People v. Britton

Rose, J.

Appeals (1) from a judgment of the Supreme Court (Teresi, J.), rendered November 18, 2004 in Albany County, upon a verdict convicting defendant of the crime of criminal possession of a weapon in the third degree, and (2) from a judgment of said court, rendered December 16, 2004 in Albany County, which resentenced defendant.

After his vehicle was hit from behind by a vehicle operated by the victim, defendant armed himself with a hammer handle, approached the victim, who had exited his vehicle, and struck the victim on the head with the handle. Defendant was indicted on charges of assault in the second degree and criminal possession of a weapon in the third degree. At his jury trial, defendant asserted that he acted in self-defense based upon his belief that the victim was about to attack him, while other witnesses testified that defendant was the aggressor. The jury acquitted defendant of assault in the second degree and instead found him guilty of criminal possession of a weapon in the third degree. After sentencing defendant, Supreme Court reduced the sentence to five years of probation. Defendant now appeals the original judgment of conviction and the judgment upon resentencing.

We are unpersuaded by defendant’s contention that the jury’s verdict is against the weight of the evidence.
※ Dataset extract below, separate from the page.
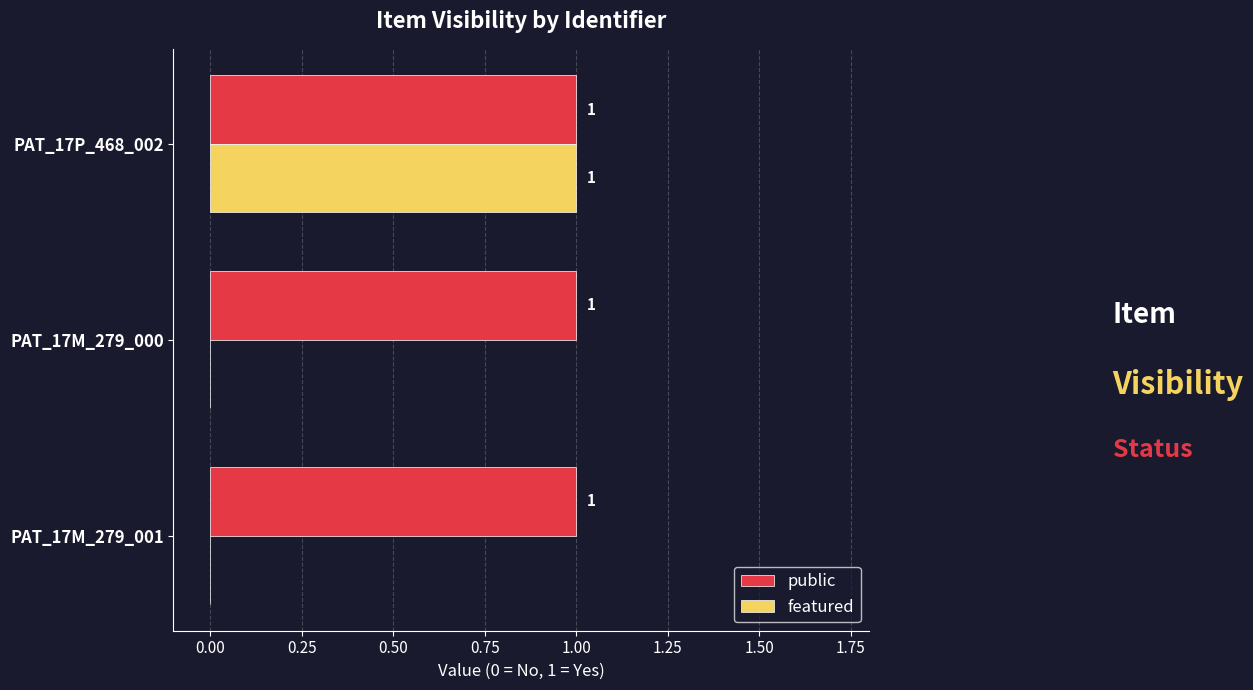

How many featured values are between 0 and 1?

3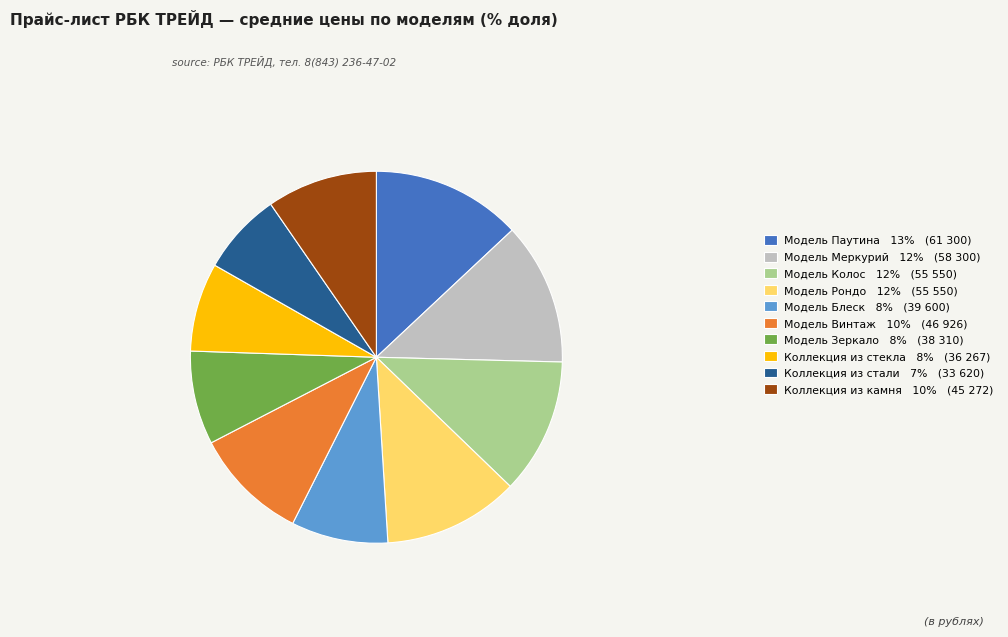

Approximately how many times larger is the value at Модель Меркурий 12% (58 300) compared to Модель Зеркало 8% (38 310)?

1.5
An eyewitness testified that defendant had exited his vehicle carrying the hammer handle and then used it to strike the unarmed victim, who *1015was leaning over to examine the damage to his own vehicle. The victim also testified that he had done nothing to provoke the attack. Although defendant testified that he struck the victim because he believed the victim was about to tackle him, it was within the jury’s province to credit the testimony of the victim and the eyewitness over that of defendant on the issue of his possession of a dangerous instrument with an intent to use it unlawfully against another (see People v Haight, 19 AD3d 714, 716 [2005], lv denied 5 NY3d 806 [2005]; People v Knapp, 272 AD2d 637, 638-639 [2000]; People v Garcia, 194 AD2d 1011, 1013 [1993], lv denied 82 NY2d 895 [1993]). To the extent that defendant contends that the verdict was inconsistent with his acquittal of the assault charge, we find the issue to be unpreserved due to his failure to raise it before the jury was discharged (see People v Scheckells, 305 AD2d 723, 723 [2003], lv denied 100 NY2d 598 [2003]).

We also find no merit in defendant’s argument that Supreme Court erred in refusing to charge the jury on the defense of temporary lawful possession (see CJI2d[NY] Penal Law art 265, Intent to Use Unlawfully and Justification). Such a charge is appropriate only where the evidence indicates that the act of possession is of an innocent nature and there is no use of the weapon in a dangerous manner (see People v Banks, 76 NY2d 799, 801 [1990]). While defendant may have originally possessed the handle in the course of his work as a carpenter, there is no evidentiary basis for finding that such innocent possession continued once he armed himself with it and left his vehicle to approach the victim (see People v Pons, 68 NY2d 264, 267-268 [1986]).

We further reject defendant’s contention that Supreme Court should have granted his request for a missing witness charge regarding two persons who apparently witnessed the incident and placed 911 calls. Since defendant (fid not request the charge until after the close of the evidence, his request was untimely and, thus, properly denied (see People v Slater, 13 AD3d 732, 734 [2004], lv denied 4 NY3d 803 [2005]; People v Williams, 294 AD2d 133, 133 [2002], lv denied 98 NY2d 703 [2002]). In any event, defendant, who could have called these witnesses himself, failed to meet his burden of establishing that they would have offered material testimony that would not have been cumulative (see People v Macana, 84 NY2d 173, 180 [1994]; People v Glanda, 18 AD3d 956, 960 [2005], lv denied 6 NY3d 754 [2005]).

Cardona, P.J., Mercure, Peters and Carpinello, JJ., concur. Ordered that the judgments are affirmed.